I called United Airlines. Due to post 911 TSA regulations, there is a 10 day hold on new member accounts and you cannot send anything without an account with United Cargo.

I went to UPS 15 miles from our house. The "international expert" just happened to be at that location. Basically, it's the same TSA reg. I don't have a UPS account...I can't ship. But she also said that for the country where he is, I need to go to a specific agency and get permission from them to have the drugs delivered to him if they were to arrive there.

So, I have a friend who used to be an international triage nurse and I called her. She said he needs to go to the American consulate who can find him a doctor that will write an Rx to get him back home. Problem is, he has been tied up 18 hours a day in meetings over there. So she told me to tell him just to go to ER and explain what's going on.

I emailed him all the info from the bottles of each of his Rx. Because he's tied up in meetings right now, I can't get him on the phone.

In my email to him.....I suggested that he get his employer to purchase a ticket for me and I'll just fly over and bring all of his Rx to him.

He told me last night that it was 60 degrees there. I asked if he took a jacket....he said "no". I just keep saying to myself "duh!" LOL!

Anyway, I've spent half my day doing research and running around for him, so now I'm going to do something for me! :o) Maybe I should go buy a new outfit just in case I end up on an international flight! No....maybe I'd best go shower and wash my hair in case I only get an hour's notice! :o)

4 comments:

Diabeteswife said...

Life is good and all is well! He went through the American Counsulate and they got a doctor who wrote out Rx for everything that he needed. So I took a couple of days and drove to see my mom and then to see 2 of my sisters. Took an artist buddy with me and we just had the best time ever.

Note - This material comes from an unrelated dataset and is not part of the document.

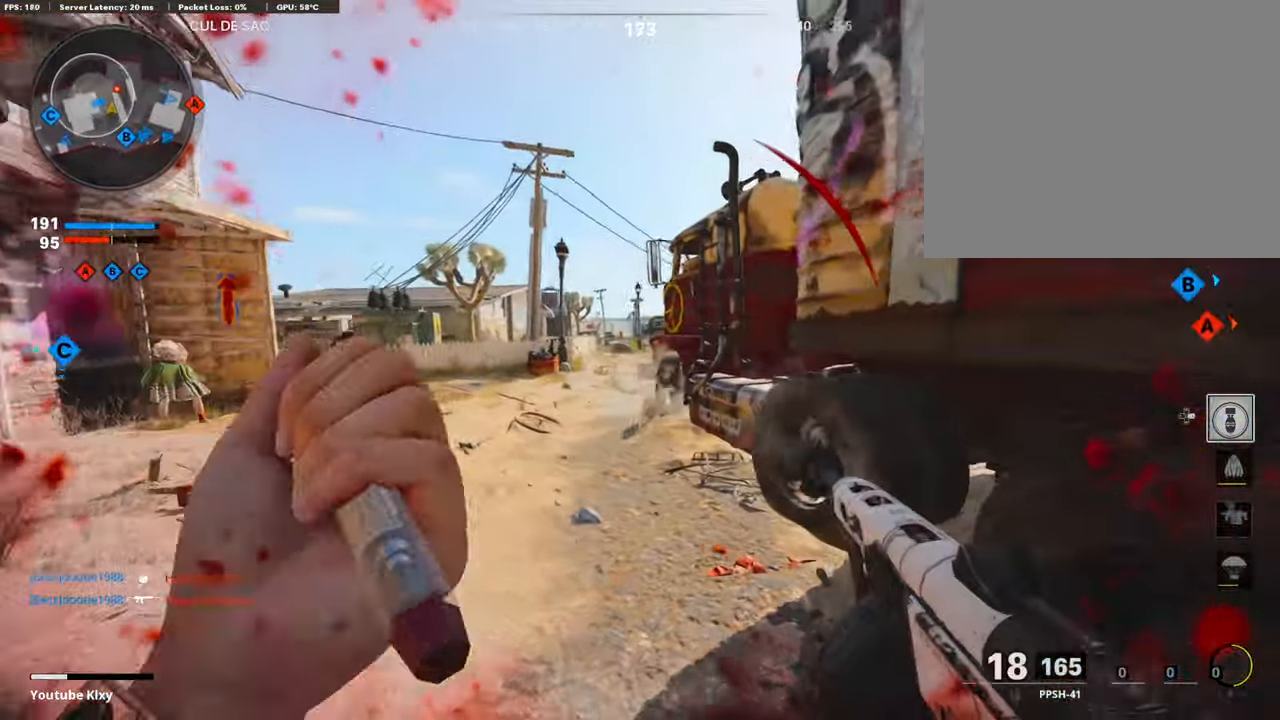
{"buttons": ["R1"], "left_stick": "up-left", "right_stick": "right", "events": [[117, "right_stick", "center"], [151, "R1", "up"], [252, "right_stick", "right"], [269, "R1", "down"], [370, "R1", "up"], [420, "R1", "down"]]}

Now I'm back home and one of my sisters called and said she wants to come down and spend a few days with me....so the week is going to fly by once again.

Hubby seems to be holding his own. Said they were working through the weekend. He gets back to the states on Thursday. Hope he does well between now and then!

Anonymous said...

So glad to hear everything turned out okay. Guess it's a good wakeup call to international travelers to always take more meds along than you think you need.

Last night our son talked to me about my husband's diabetes and depression, as he'd really noticed the personality changes in the weeks he's been home. When he talked to his Dad earlier during his visit about how his sugars were doing, his Dad came right out and told him that he was eating and doing what he wanted, not testing, and not taking meds because he'd lived a full life, the only thing worth sticking around for might be grandkids, and that wasn't really enough.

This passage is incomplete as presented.